In preparation for this review, I went and played through the entire Blackwell series up to this point. While The Blackwell Epiphany does market itself as a standalone entry (and it does work as such), it’s the closing chapter of a five-game saga, and it is so much better when played in conjunction with the rest of the series. Back in 2006, Dave Gilbert began releasing entries in his point-and-click adventure game series, and after all this time, the story of Rosangella Blackwell, her ghost partner Joey Malone, and their strange mission to help the dead reach the next world has come to a close.
The basic set up is that Rosangella Blackwell is a medium or Bestower, who has to go around and help lost spirits on to their final crossing. She is aided by her spirit guide, one Joey Malone, a wise cracker from the 1930s. They’ve had some adventures and crossed paths with dangerous forces in the past, and that’s all you really need to know. Everything else necessary will be explained through the course of the narrative, though it does help to have the first hand experience of those previous adventures to flesh out certain details. The thing about the Blackwell series is that it never settled into an episodic groove. It’s partially why each game works so well on its own. Each one has a slightly different feel while still recognizing the events of the previous games.

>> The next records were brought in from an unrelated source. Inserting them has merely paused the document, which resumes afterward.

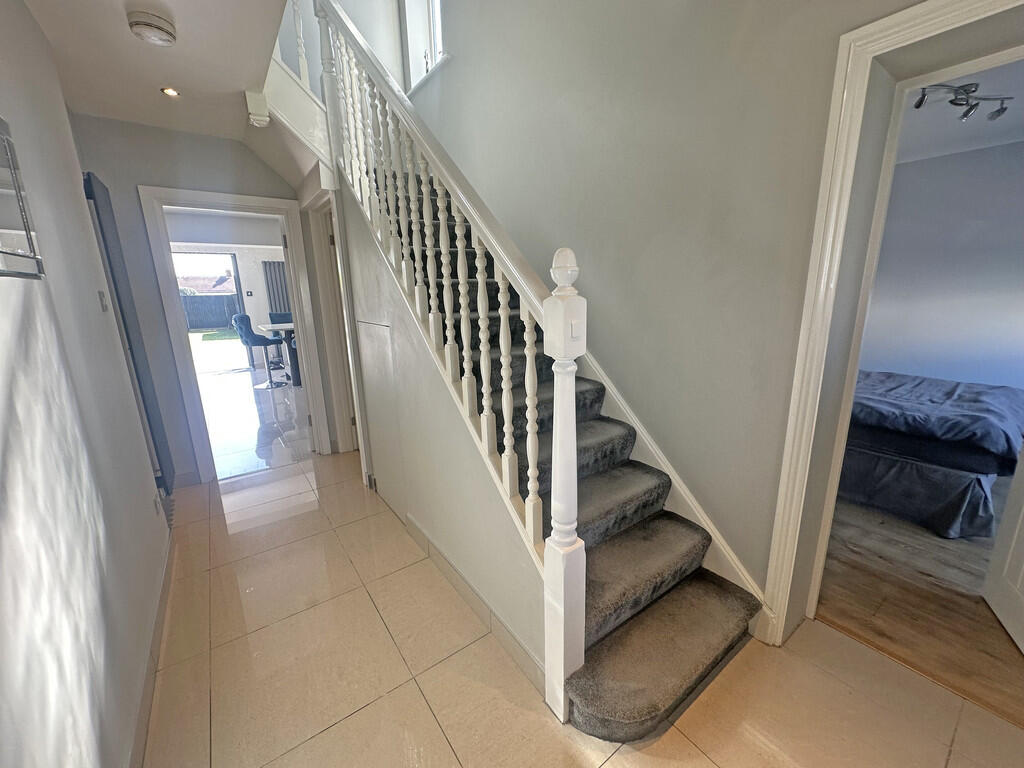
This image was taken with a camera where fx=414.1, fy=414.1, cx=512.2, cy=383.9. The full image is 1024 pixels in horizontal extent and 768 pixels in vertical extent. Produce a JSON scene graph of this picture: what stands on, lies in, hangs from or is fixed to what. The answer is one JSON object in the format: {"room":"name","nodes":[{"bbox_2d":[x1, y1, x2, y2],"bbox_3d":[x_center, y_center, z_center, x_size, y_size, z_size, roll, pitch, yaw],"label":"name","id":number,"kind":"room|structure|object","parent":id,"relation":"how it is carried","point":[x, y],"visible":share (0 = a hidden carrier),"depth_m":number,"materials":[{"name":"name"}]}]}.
{"room":"hallway","nodes":[
{"label":"hallway","id":0,"kind":"room"},
{"bbox_2d":[0,0,172,767],"bbox_3d":[-0.985,0.048,0.614,0.144,2.511,4.884,-11,17,-35],"label":"left wall","id":1,"kind":"structure","parent":0,"point":[45,48],"depth_m":1.20,"materials":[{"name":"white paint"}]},
{"bbox_2d":[0,117,43,278],"bbox_3d":[-1.252,-0.461,0.972,0.036,0.403,0.522,-11,17,-35],"label":"mirror","id":2,"kind":"object","parent":1,"relation":"attached to","point":[3,252],"visible":1,"depth_m":1.09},
{"bbox_2d":[97,290,108,311],"bbox_3d":[-1.886,-0.386,1.909,0.013,0.097,0.070,-11,17,-35],"label":"light switch","id":3,"kind":"object","parent":1,"relation":"attached to","point":[100,295],"visible":0.96,"depth_m":1.89,"materials":[{"name":"grey"}]},
{"bbox_2d":[86,177,174,493],"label":"radiator","id":4,"kind":"structure","parent":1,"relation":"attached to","point":[90,179],"depth_m":2.41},
{"bbox_2d":[129,525,175,767],"bbox_3d":[-1.032,1.151,1.138,0.017,0.103,3.589,-11,17,-35],"label":"baseboard","id":5,"kind":"structure","parent":1,"relation":"attached to","point":[145,702],"depth_m":1.53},
{"bbox_2d":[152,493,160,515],"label":"wall socket","id":6,"kind":"object","parent":1,"relation":"attached to","point":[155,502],"visible":0.96,"depth_m":2.13,"materials":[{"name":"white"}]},
{"bbox_2d":[24,0,293,139],"bbox_3d":[-1.096,-1.457,1.206,1.204,0.227,4.385,-11,17,-35],"label":"ceiling","id":7,"kind":"structure","parent":0,"point":[238,87],"depth_m":1.90,"materials":[{"name":"white paint"}]},
{"bbox_2d":[127,10,176,45],"bbox_3d":[-1.436,-1.409,1.653,0.148,0.056,0.149,-11,17,-35],"label":"smoke detector","id":8,"kind":"object","parent":7,"relation":"attached to","point":[160,26],"visible":0.98,"depth_m":1.62,"materials":[{"name":"white plastic"}]},
{"bbox_2d":[161,86,179,97],"bbox_3d":[-1.844,-1.577,2.233,0.090,0.009,0.092,-11,17,-35],"label":"recessed light","id":9,"kind":"object","parent":7,"relation":"in","point":[170,91],"visible":0.98,"depth_m":2.23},
{"bbox_2d":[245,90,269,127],"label":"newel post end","id":10,"kind":"object","parent":7,"relation":"attached to","point":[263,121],"visible":0.99,"depth_m":2.29,"materials":[{"name":"white wood"}]},
{"bbox_2d":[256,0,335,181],"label":"upper stair railing","id":11,"kind":"object","parent":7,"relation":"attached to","point":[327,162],"visible":0.46,"depth_m":2.58,"materials":[{"name":"white paint"}]},
{"bbox_2d":[68,114,328,484],"bbox_3d":[-2.109,-0.550,3.123,1.797,2.512,0.140,-11,17,-35],"label":"back wall","id":12,"kind":"structure","parent":0,"point":[115,181],"depth_m":2.78,"materials":[{"name":"grey paint"}]},
{"bbox_2d":[140,182,338,481],"bbox_3d":[-2.010,-0.342,3.245,0.983,2.062,0.211,-11,17,-35],"label":"door frame","id":13,"kind":"structure","parent":12,"relation":"in","point":[251,201],"depth_m":3.04,"materials":[{"name":"white paint"}]},
{"bbox_2d":[303,186,362,455],"bbox_3d":[-1.339,-0.366,3.231,0.193,2.068,0.957,-11,17,-35],"label":"side door frame","id":14,"kind":"structure","parent":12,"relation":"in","point":[319,244],"depth_m":3.33,"materials":[{"name":"white paint"}]},
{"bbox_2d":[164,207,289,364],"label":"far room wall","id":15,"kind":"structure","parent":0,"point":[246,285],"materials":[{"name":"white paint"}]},
{"bbox_2d":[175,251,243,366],"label":"glass door","id":16,"kind":"structure","parent":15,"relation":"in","point":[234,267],"depth_m":7.38,"materials":[{"name":"glass"}]},
{"bbox_2d":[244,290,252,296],"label":"light switch","id":17,"kind":"object","parent":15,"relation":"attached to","point":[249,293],"visible":0.98,"depth_m":7.45,"materials":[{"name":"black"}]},
{"bbox_2d":[262,260,290,316],"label":"radiator","id":18,"kind":"object","parent":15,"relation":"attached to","point":[274,269],"visible":0.42,"depth_m":7.76,"materials":[{"name":"grey metal"}]},
{"bbox_2d":[200,363,314,479],"bbox_3d":[-3.427,0.224,5.578,4.113,0.103,4.868,-11,17,-35],"label":"kitchen floor","id":19,"kind":"structure","parent":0,"point":[253,431],"depth_m":4.63,"materials":[{"name":"white tile"}]},
{"bbox_2d":[232,312,287,386],"bbox_3d":[-3.779,-0.532,6.197,0.529,1.070,0.494,-2,14,-4],"label":"bar stool","id":20,"kind":"object","parent":19,"relation":"on","point":[246,319],"visible":0.98,"depth_m":6.09,"materials":[{"name":"fabric"}]},
{"bbox_2d":[258,320,300,386],"bbox_3d":[-3.064,-0.498,6.462,1.330,0.834,0.909,-11,17,-35],"label":"dining table","id":21,"kind":"object","parent":19,"relation":"on","point":[278,328],"visible":0.36,"depth_m":6.07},
{"bbox_2d":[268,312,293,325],"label":"dining chair","id":22,"kind":"object","parent":19,"relation":"on","point":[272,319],"visible":0.27,"depth_m":7.03,"materials":[{"name":"blue fabric"}]},
{"bbox_2d":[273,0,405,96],"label":"wall","id":23,"kind":"structure","parent":0,"point":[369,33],"depth_m":3.38,"materials":[{"name":"white paint"}]},
{"bbox_2d":[338,181,547,680],"bbox_3d":[-0.501,-0.116,2.077,0.107,2.155,2.230,-11,17,-35],"label":"under-stair wall","id":24,"kind":"structure","parent":0,"point":[520,631],"depth_m":1.96,"materials":[{"name":"paint"}]},
{"bbox_2d":[359,321,407,517],"bbox_3d":[-0.818,0.226,2.588,0.022,1.172,0.622,-11,17,-35],"label":"access panel","id":25,"kind":"structure","parent":24,"relation":"in","point":[382,463],"depth_m":2.55,"materials":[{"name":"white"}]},
{"bbox_2d":[397,509,544,692],"bbox_3d":[-0.266,0.935,1.984,0.022,0.110,1.548,-11,17,-35],"label":"baseboard","id":26,"kind":"structure","parent":24,"relation":"attached to","point":[444,569],"depth_m":1.79,"materials":[{"name":"tile"}]},
{"bbox_2d":[139,453,1023,767],"bbox_3d":[-0.317,1.088,1.803,2.611,0.104,5.986,-11,17,-35],"label":"tile floor","id":27,"kind":"structure","parent":0,"point":[355,721],"depth_m":1.52,"materials":[{"name":"beige tile"}]},
{"bbox_2d":[340,155,761,737],"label":"staircase","id":28,"kind":"structure","parent":27,"relation":"on","point":[598,420],"depth_m":1.65,"materials":[{"name":"carpet"}]},
{"bbox_2d":[310,1,586,728],"bbox_3d":[-0.494,-0.746,1.887,0.156,3.322,2.211,-11,17,-35],"label":"stair banister","id":29,"kind":"object","parent":28,"relation":"on","point":[531,429],"visible":0.92,"depth_m":1.54,"materials":[{"name":"white wood"}]},
{"bbox_2d":[410,0,963,611],"bbox_3d":[0.484,-1.405,1.969,0.232,4.757,5.062,-11,17,-35],"label":"right wall","id":30,"kind":"structure","parent":0,"point":[637,151],"depth_m":1.79,"materials":[{"name":"grey paint"}]},
{"bbox_2d":[401,0,446,90],"bbox_3d":[-0.599,-2.891,3.130,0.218,1.135,0.889,-11,17,-35],"label":"window","id":31,"kind":"structure","parent":30,"relation":"in","point":[437,7],"depth_m":3.33,"materials":[{"name":"white plastic"}]},
{"bbox_2d":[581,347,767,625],"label":"stair skirting","id":32,"kind":"object","parent":30,"relation":"attached to","point":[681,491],"visible":0.32,"depth_m":1.95,"materials":[{"name":"white paint"}]},
{"bbox_2d":[764,0,1023,646],"bbox_3d":[1.425,0.065,1.169,0.298,2.123,1.022,-11,17,-35],"label":"door frame","id":33,"kind":"structure","parent":30,"relation":"attached to","point":[834,207],"depth_m":1.35,"materials":[{"name":"white paint"}]},
{"bbox_2d":[984,444,1023,654],"bbox_3d":[1.944,0.081,1.310,0.170,2.048,0.828,7,16,29],"label":"bedroom door","id":34,"kind":"structure","parent":33,"relation":"attached to","point":[1022,573],"depth_m":1.72,"materials":[{"name":"white paint"}]},
{"bbox_2d":[817,489,1023,727],"bbox_3d":[2.796,0.790,2.752,3.474,0.088,3.502,-11,17,-35],"label":"wood floor","id":35,"kind":"structure","parent":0,"point":[942,588],"depth_m":1.88,"materials":[{"name":"brown wood"}]},
{"bbox_2d":[839,370,1023,540],"bbox_3d":[2.648,0.141,3.215,1.703,0.965,1.779,-11,17,-35],"label":"bed","id":36,"kind":"object","parent":35,"relation":"on","point":[946,478],"visible":0.67,"depth_m":2.44,"materials":[{"name":"fabric"}]},
{"bbox_2d":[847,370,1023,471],"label":"duvet","id":37,"kind":"object","parent":36,"relation":"on","point":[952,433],"visible":0.77,"depth_m":2.48,"materials":[{"name":"blue fabric"}]},
{"bbox_2d":[860,137,1023,392],"bbox_3d":[4.062,-0.778,3.761,0.210,2.500,3.061,-11,17,-35],"label":"bedroom wall","id":38,"kind":"structure","parent":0,"point":[914,168],"depth_m":3.76,"materials":[{"name":"paint"}]},
{"bbox_2d":[899,58,1023,162],"bbox_3d":[2.641,-1.746,2.310,3.723,0.115,3.404,-11,17,-35],"label":"bedroom ceiling","id":39,"kind":"structure","parent":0,"point":[952,130],"depth_m":2.85,"materials":[{"name":"white paint"}]},
{"bbox_2d":[912,82,1011,121],"bbox_3d":[2.564,-1.632,2.377,0.656,0.143,0.169,-3,14,-8],"label":"track light","id":40,"kind":"object","parent":39,"relation":"attached to","point":[1001,110],"visible":0.92,"depth_m":2.37,"materials":[{"name":"silver metal"}]},
{"label":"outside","id":41,"kind":"structure","parent":0,"visible":0},
{"bbox_2d":[177,272,236,295],"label":"house","id":42,"kind":"structure","parent":41,"point":[198,282],"materials":[{"name":"brick"}]},
{"bbox_2d":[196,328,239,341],"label":"lawn","id":43,"kind":"structure","parent":41,"point":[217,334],"materials":[{"name":"green plant"}]},
{"bbox_2d":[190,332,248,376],"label":"patio ground","id":44,"kind":"structure","parent":41,"point":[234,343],"depth_m":10.61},
{"label":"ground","id":45,"kind":"structure","parent":41,"visible":0},
{"bbox_2d":[180,292,239,330],"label":"fence","id":46,"kind":"object","parent":45,"relation":"on","point":[206,300],"visible":0.41,"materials":[{"name":"wood"}]}
]}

This time around Rosa and Joey have managed to turn their failed fledgling paranormal investigation business (thank you, internet) into a consulting firm for the police. Detective Durkin, who Rosa met in the previous entry, has taken to calling her up, off the record, to identify a group of unidentified bodies. The previous games have saw Rosa and Joey two stumbling around and hoping for a lead, but in the newest game, the experience that they’ve acquired is far more evident. They’ve learned how to use their powers and have grown as a result over the course of the previous four entries.
In fact, I’d go even further to say that the Blackwell series isn’t five individual games, but five distinct chapters of a single work. One of the great pleasures I’ve had over the last week or so was playing through the whole series in preparation. I got to see the progress the series and the characters made without the long stretches of time in between releases. These were snippets of Rosa’s and Joey’s everyday (albeit very strange) lives that built off one another. The whole feels like a single fluid narrative, connected as if I were simply turning a page.
In addition to character development, each succeeding entry in the Blackwell series has improved over the last in other ways. Puzzles are better designed and better signposted. The user interface has also been tweaked to become more player friendly, leading up to The Blackwell Epiphany which finally allows you to switch between the two protagonists when they occupy different rooms. And, of course, there is noticeable evolution of the art style.
There is a craft necessary to pixel art. It is not as utilitarian as it is often made out to be or at least, not any longer. It takes a hell of a lot of skill to make a crumbling old house a thing of beauty. It is the details in the backgrounds and the use of a wide pallet of colors that create both the characters and locations as living entities in their own right. The pixels coalesce from their impressionistic core into a realization of a game based reality. The visuals may set the stage, but it is the animations that sell it. I was gob smacked at the opening scene’s gorgeousness.
From there, the game sets up a fantastic mystery as a man comes up to you asking for your help as the Bestower, something no one should know about, and is then gunned down right in front of you. This is a perfect lead in to Rosa and Joey to do their thing, finding ghosts and researching their lives in order to be able to convince them of their present state and learn something new to progress to the next step in the mystery.
However, while the mystery concludes well, the ultimate end of The Blackwell Epiphany is an unsatisfying one to the series. We’ve gotten to know Rosa and Joey. We’ve heard them banter, muse, and complain about the mundane annoyances of the world. As I was watching the final scenes of the game play out, it didn’t feel right. And yet, this is what the whole game, the whole series has been about: unsatisfying ends. You help ghosts that find themselves stuck in the wrong world realize that they are dead and act as a means of passage for them to the other side. Death in the real world is rarely a satisfying or noble end. It just is.
In some respects, this is the only way that the Blackwell series could end. Nothing lasts forever and as much as I may feel there was so much more to see and learn about these characters and as much as I would like to spend more time in their company and go on more adventures with them, I too must accept that it is over. The game’s coda is about how the world keeps turning, and it speaks to the game as much as it does to life itself.
The Blackwell Epiphany is a solid point-and-click adventure game, far ahead of most of the pack in its execution. I didn’t know the series before, but quickly fell in love with its characters and its particular style. Though take my advice: start from the beginning and take it from there.